Cette mesure s’applique également aux institutions financières. Toutefois, elles sont autorisées à en faire la demande dans des circonstances exceptionnelles, par exemple lorsqu’elles sont nécessaires pour traiter des transactions bancaires importantes.

Le média a également noté qu’il y a une forte possibilité de conflit continu avec les lois existantes, car il n’y a pas de définition claire pour les entreprises qui gèrent des actifs virtuels, tels que les crypto-bourses.

Le projet de loi, appelé décret d’application de la loi spéciale sur les paiements, devrait commencer à être mis en œuvre d’ici mars 2021 et exigera de tous les fournisseurs de services d’actifs virtuels qu’ils confirment les noms réels des clients en les vérifiant à l’aide de données personnelles, telles que leur numéro de sécurité sociale.

L’Institut d’analyse des informations financières a donné son avis sur l’ambiguïté de la prochaine loi LAB-KYC sur les crypto-bourses. L’Institut a fait valoir que puisqu’une bourse est hébergée uniquement sur Internet, elle n’est pas une institution financière.

« Cela ne signifie pas que les opérateurs d’actifs virtuels reçoivent le statut d’opérateurs financiers ou sont incorporés dans des sociétés financières institutionnelles par l’application de la loi révisée sur la monnaie spéciale » a-t-il déclaré.

Un responsable non nommé du secteur a exprimé l’espoir que la légalité de ces réglementations soit plus clairement établie pour les entreprises et autres entités.

« Avant, le secteur des crypto-bourses partageait volontairement des listes noires pour remplir ses obligations en matière de lutte contre le blanchiment d’argent, mais il fut un temps où l’unification des opinions ne fonctionnait pas bien, donc ce n’était pas facile.
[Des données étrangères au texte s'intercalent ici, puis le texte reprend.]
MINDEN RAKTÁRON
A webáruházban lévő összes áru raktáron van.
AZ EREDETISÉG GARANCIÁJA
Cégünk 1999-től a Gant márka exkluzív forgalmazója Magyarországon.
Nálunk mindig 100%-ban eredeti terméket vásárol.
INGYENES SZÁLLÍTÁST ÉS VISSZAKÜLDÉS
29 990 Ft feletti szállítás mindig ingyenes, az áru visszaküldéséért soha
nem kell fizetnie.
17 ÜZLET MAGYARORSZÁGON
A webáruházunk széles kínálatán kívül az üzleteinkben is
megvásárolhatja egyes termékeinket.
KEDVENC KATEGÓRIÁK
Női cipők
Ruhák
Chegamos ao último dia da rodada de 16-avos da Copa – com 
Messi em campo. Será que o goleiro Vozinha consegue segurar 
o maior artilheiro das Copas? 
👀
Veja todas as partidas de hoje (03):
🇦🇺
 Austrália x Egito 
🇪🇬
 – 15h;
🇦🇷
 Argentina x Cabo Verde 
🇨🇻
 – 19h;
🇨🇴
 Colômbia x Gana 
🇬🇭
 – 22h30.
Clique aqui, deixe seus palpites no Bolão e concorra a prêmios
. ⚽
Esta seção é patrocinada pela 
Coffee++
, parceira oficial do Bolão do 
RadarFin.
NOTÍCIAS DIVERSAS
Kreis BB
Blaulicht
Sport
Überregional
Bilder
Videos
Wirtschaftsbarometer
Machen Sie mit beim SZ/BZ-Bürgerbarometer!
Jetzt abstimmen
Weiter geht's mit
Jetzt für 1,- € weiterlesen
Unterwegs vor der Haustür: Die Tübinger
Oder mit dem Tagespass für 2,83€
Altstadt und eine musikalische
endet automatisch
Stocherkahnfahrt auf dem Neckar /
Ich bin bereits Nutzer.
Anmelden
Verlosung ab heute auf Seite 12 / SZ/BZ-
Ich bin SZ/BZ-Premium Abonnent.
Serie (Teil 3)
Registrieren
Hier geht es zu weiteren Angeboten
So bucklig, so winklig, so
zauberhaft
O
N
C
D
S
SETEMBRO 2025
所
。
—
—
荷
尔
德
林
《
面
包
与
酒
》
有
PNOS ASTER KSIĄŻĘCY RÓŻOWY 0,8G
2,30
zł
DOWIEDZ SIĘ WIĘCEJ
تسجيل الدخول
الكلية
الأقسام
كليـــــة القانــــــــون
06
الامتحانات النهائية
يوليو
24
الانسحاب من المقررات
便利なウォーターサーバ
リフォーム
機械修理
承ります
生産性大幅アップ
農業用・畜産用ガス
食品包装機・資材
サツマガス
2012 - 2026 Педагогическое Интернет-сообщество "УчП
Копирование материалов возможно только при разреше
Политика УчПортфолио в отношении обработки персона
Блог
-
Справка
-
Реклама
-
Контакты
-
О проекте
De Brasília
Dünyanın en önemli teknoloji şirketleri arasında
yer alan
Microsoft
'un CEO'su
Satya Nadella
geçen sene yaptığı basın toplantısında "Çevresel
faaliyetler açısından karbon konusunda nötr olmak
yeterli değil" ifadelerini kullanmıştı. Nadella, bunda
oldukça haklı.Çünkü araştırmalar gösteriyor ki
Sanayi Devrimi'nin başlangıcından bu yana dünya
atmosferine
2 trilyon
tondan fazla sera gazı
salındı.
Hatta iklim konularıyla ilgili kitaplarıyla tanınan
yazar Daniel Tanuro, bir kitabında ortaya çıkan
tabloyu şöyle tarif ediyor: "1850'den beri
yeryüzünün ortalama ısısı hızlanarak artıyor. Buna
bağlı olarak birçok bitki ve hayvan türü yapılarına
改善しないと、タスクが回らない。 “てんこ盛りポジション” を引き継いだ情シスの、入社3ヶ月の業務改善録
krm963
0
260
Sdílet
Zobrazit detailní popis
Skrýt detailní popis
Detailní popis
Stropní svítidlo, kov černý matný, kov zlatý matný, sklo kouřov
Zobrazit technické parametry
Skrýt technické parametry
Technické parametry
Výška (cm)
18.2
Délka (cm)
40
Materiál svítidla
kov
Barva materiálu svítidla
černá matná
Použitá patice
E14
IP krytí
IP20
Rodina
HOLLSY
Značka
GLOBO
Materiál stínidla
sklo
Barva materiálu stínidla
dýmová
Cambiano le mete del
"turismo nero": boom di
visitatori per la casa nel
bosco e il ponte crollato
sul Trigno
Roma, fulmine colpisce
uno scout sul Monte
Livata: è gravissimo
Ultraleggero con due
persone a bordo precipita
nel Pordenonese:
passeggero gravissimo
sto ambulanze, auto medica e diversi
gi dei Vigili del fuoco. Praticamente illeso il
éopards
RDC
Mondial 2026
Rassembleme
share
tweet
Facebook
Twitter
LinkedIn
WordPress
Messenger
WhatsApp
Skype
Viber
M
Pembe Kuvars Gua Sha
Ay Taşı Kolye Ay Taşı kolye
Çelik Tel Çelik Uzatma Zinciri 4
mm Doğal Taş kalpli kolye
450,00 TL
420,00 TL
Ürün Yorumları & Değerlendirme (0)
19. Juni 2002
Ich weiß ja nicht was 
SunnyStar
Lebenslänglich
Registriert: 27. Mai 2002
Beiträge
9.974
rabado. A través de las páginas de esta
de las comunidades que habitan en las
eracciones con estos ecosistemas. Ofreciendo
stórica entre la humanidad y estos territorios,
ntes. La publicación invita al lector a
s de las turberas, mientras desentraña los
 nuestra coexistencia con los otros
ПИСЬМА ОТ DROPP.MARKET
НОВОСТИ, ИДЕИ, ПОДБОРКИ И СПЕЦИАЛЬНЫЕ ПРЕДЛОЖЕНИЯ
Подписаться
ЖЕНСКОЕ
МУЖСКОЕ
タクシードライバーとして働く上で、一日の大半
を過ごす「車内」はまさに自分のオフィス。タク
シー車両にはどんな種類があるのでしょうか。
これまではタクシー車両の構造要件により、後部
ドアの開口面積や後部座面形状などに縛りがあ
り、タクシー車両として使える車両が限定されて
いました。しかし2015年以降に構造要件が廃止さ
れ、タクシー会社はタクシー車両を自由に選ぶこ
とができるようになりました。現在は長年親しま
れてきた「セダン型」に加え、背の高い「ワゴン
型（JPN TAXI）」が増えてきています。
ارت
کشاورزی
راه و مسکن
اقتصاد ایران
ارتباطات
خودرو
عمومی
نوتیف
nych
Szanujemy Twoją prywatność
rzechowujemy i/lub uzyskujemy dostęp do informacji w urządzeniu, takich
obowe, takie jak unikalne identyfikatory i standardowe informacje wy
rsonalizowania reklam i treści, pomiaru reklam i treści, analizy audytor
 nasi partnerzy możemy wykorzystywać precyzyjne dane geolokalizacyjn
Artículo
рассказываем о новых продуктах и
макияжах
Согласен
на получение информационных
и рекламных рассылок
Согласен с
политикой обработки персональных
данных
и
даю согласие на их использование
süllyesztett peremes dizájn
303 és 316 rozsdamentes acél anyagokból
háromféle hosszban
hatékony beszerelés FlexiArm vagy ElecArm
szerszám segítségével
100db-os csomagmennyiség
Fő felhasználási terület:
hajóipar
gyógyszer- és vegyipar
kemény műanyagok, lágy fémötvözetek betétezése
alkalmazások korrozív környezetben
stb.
Dans ces cas-là, au fur et à mesure que les obligations correspondantes seront imposées, j’espère que la base juridique pour leur mise en œuvre sera préparée plus clairement au niveau des autorités ».

Les stipulations de la crypto-loi, qui prévoient que les crypto-bourses doivent émettre des comptes avec des noms réels, risquent de nuire à l’industrie en pleine croissance. Les experts craignent que les petites bourses qui utilisent des comptes cachés, secrets ou sans nom réel ne soient contraintes de se conformer à la loi ou de quitter le secteur.

Seules quatre grandes crypto-bourses (Upbit, Coinwon, Bithumn et Korbit) ont réussi à passer à des comptes avec des noms réels.